Malicious URL Detection Model Neural Network Optimized by Genetic Algorithms made by @thechiranjeevvyas
SafeURL is a web application implementing a Multilayer Perceptron Neural Network optimized using genetic algorithms. Detect whether a domain name or URL is malicious by inputting a URL. For instance,
https://www.google.com -> SAFE
yourbittorrent.com/?q=anthony-hamilton-soulife -> MALICIOUS
The model sequence defined within genetic_algorithm_implementation.py
is as follows:
- Integrate CSV Dataset and Remove Unnecessary Columns
- Use SMOTE to Balance out Class Distribution in Dataset
- Split Dataset into Training and Testing Sets using 80:20 Ratio
- Initialize Multilayer Perception
- Utilize Adam Optimization and Binary Cross Entropy Loss Function
- Initialize Model Callback to Wait Until 0.1 Validation Loss
- Train Model with 10 Epochs and Batch Size of 256
- Verify Model Results using 10 Examples
- Run Each Model Iteration through a Genetic Algorithm
- Evaluate Fitness of Each Model by Referencing Accuracy
- Determine Best Model within Population
- Save the Best Model into a .h5 File Output
To build from source, you will Python3 and Pip installed.
cd webapp
pip install -r requirements.txt
streamlit run app.py
Visit localhost:8501
to see the web application
The Research_Notebooks
folder contains the Jupyter research notebooks for this project. Each notebook explores a unique aspect of the dataset.

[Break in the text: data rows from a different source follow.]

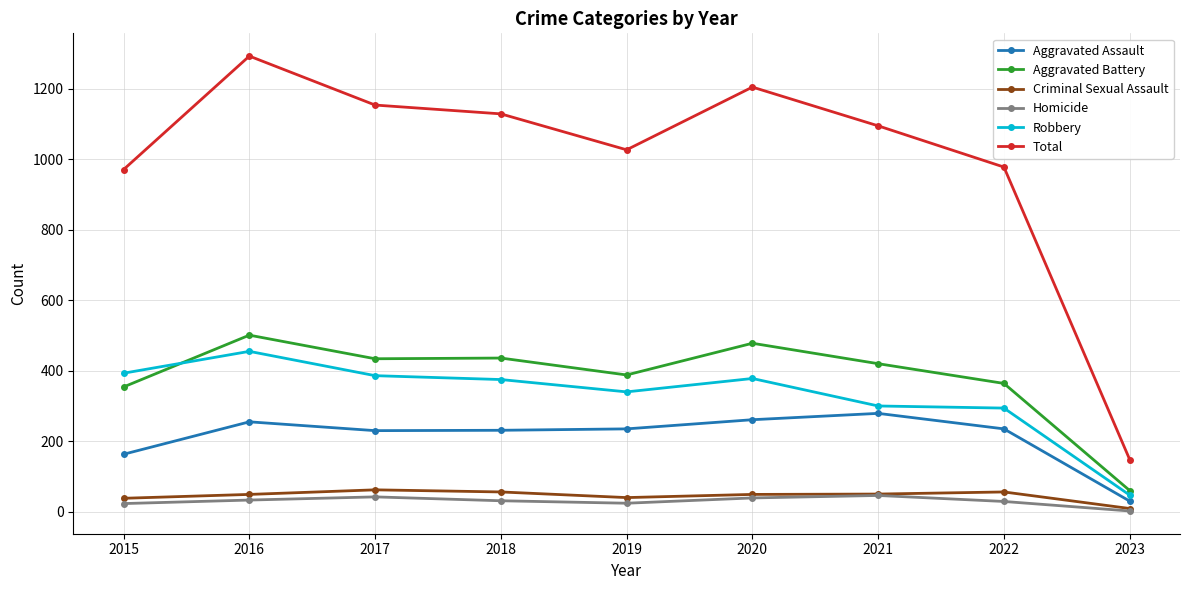

Which series has the widest spread of values?

Total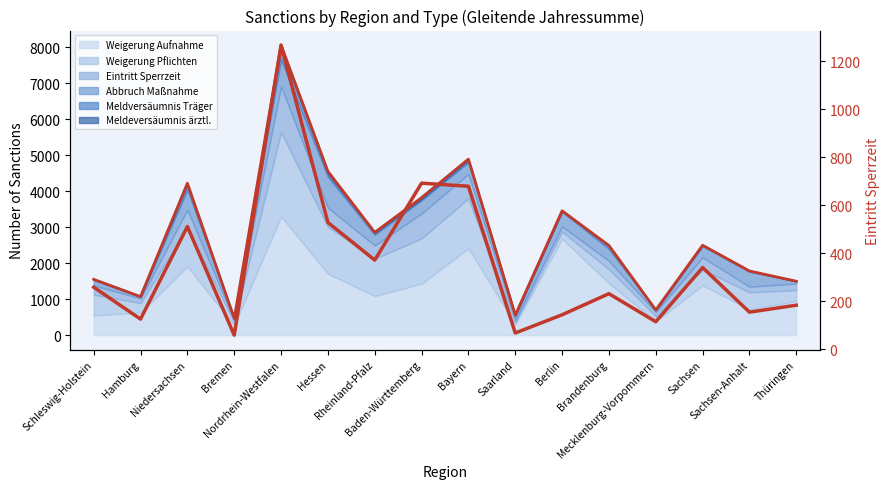

What is the label of the 11th point from the left?

Berlin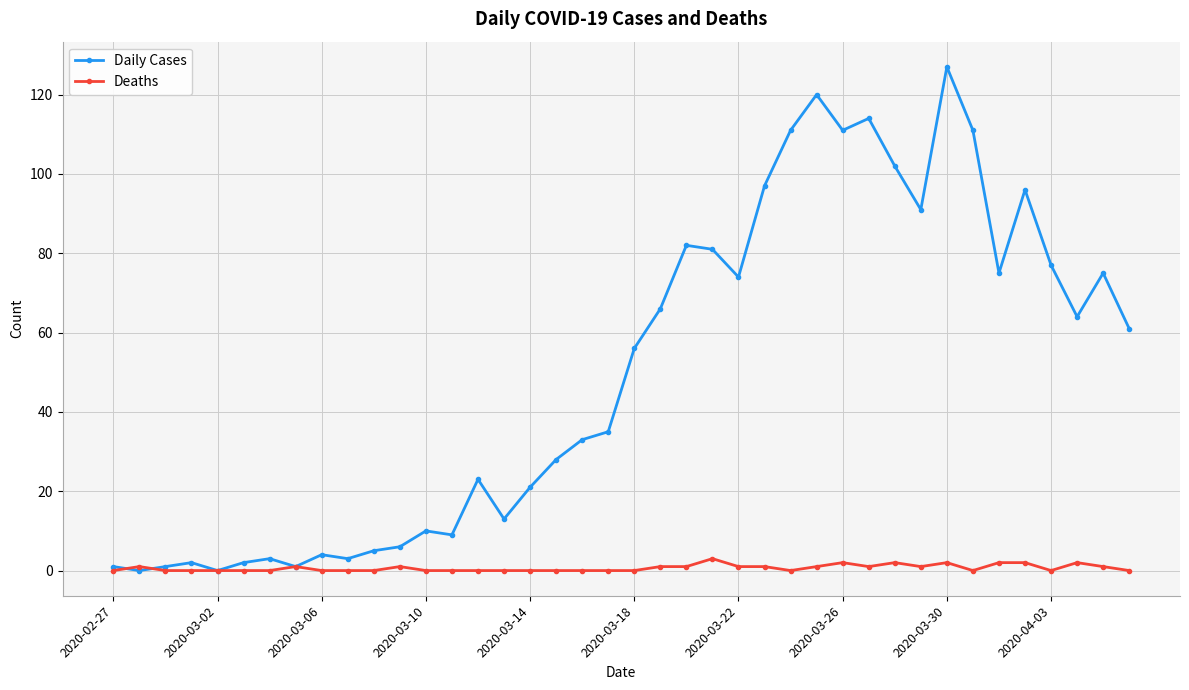

What is the value of the Deaths point at the 26th from the left?

1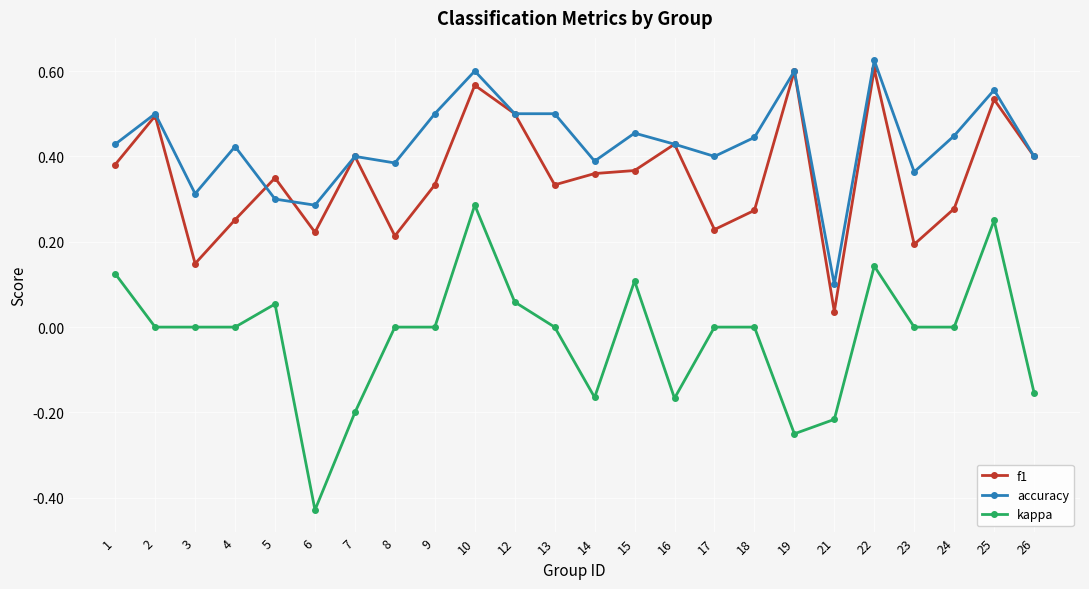

At which category is the sum across all series the highest?

10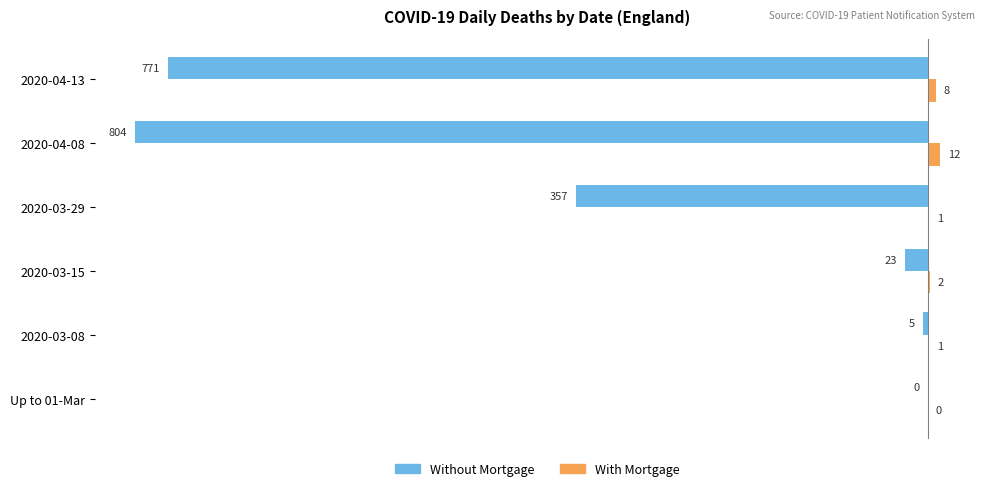

Which series has the largest total across all categories?

With Mortgage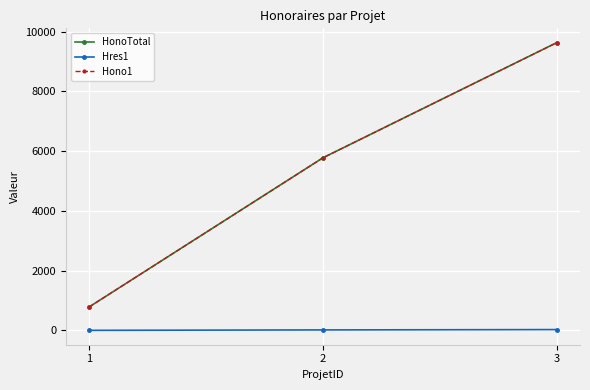

Which series has the largest range (max minus min)?

HonoTotal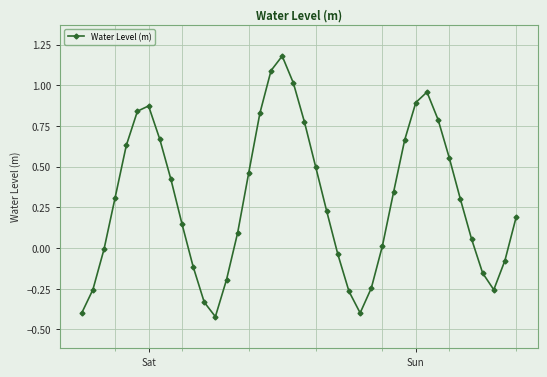

True or false: there are more than 1 points higher than both neighbors.

True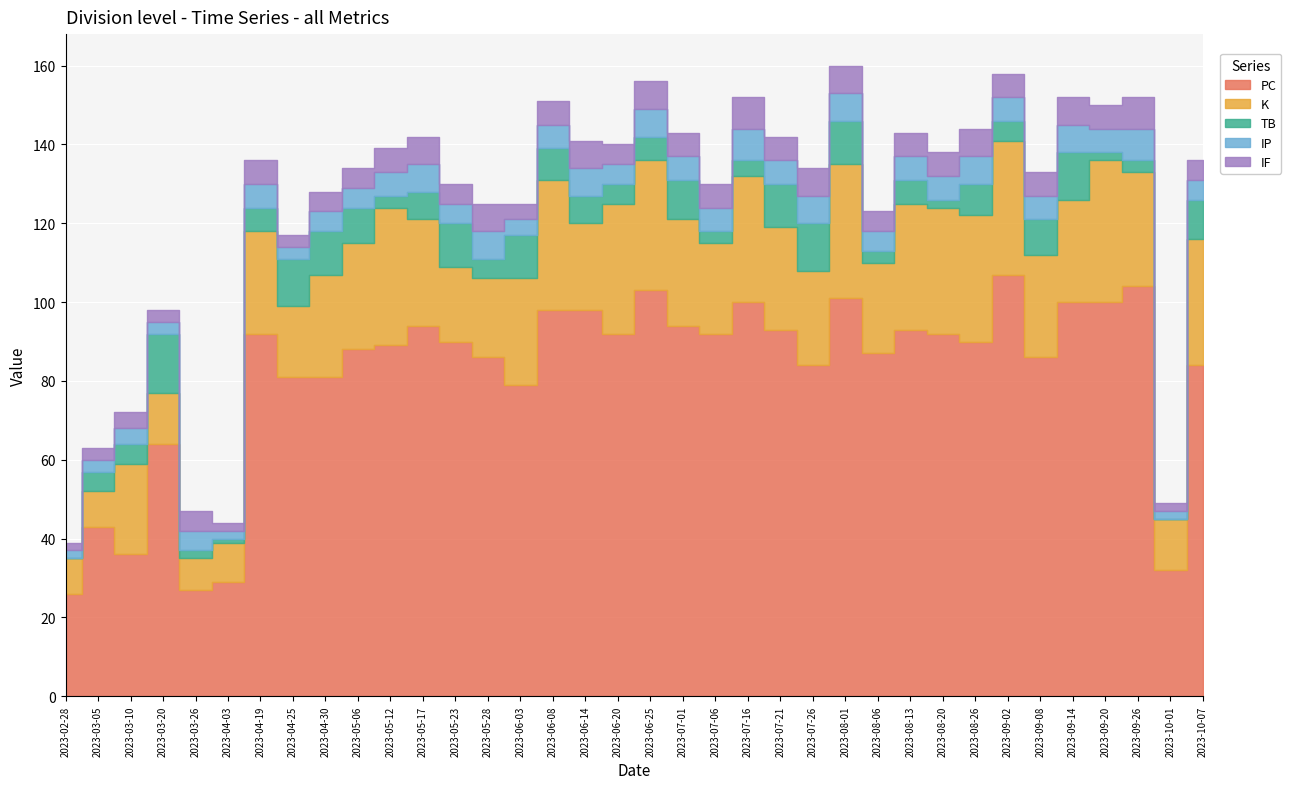

What is the highest value of the PC series?

107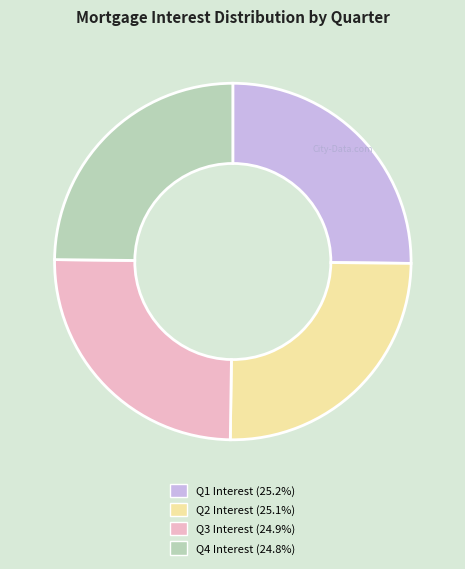

Is there a majority slice in this chart?

No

Feature_Extraction_Notebook.ipynb
extracts pertinent information out of the malicious and benign URLs Kaggle dataset
Data_Visualization_Notebook.ipynb
provides relevant data visualizations of the features extracted in the feature extraction notebook
Training_Models_Notebook.ipynb
tests a couple of models to classify which one is best suited for detecting malicious domains
Genetic_Algorithm_Notebook.ipynb
experiments with genetic algorithms and applies it to a neural network
The webapp
folder contains all the necessary files to setup the web server for the application.
Once you execute streamlit run app.py
visit localhost:8501
in a browser to see the application.
The app.py
file contains all the relevant Streamlit web application code.
The model_generation.py
file contains the code to generate the classification NN without GA optimization.
The genetic_algorithm_implementation.py
file contains the code to generate the classification NN with GA optimization.
SafeURL is open to any contributions. Please fork the repository and make a pull request with the features or fixes you want to be implemented.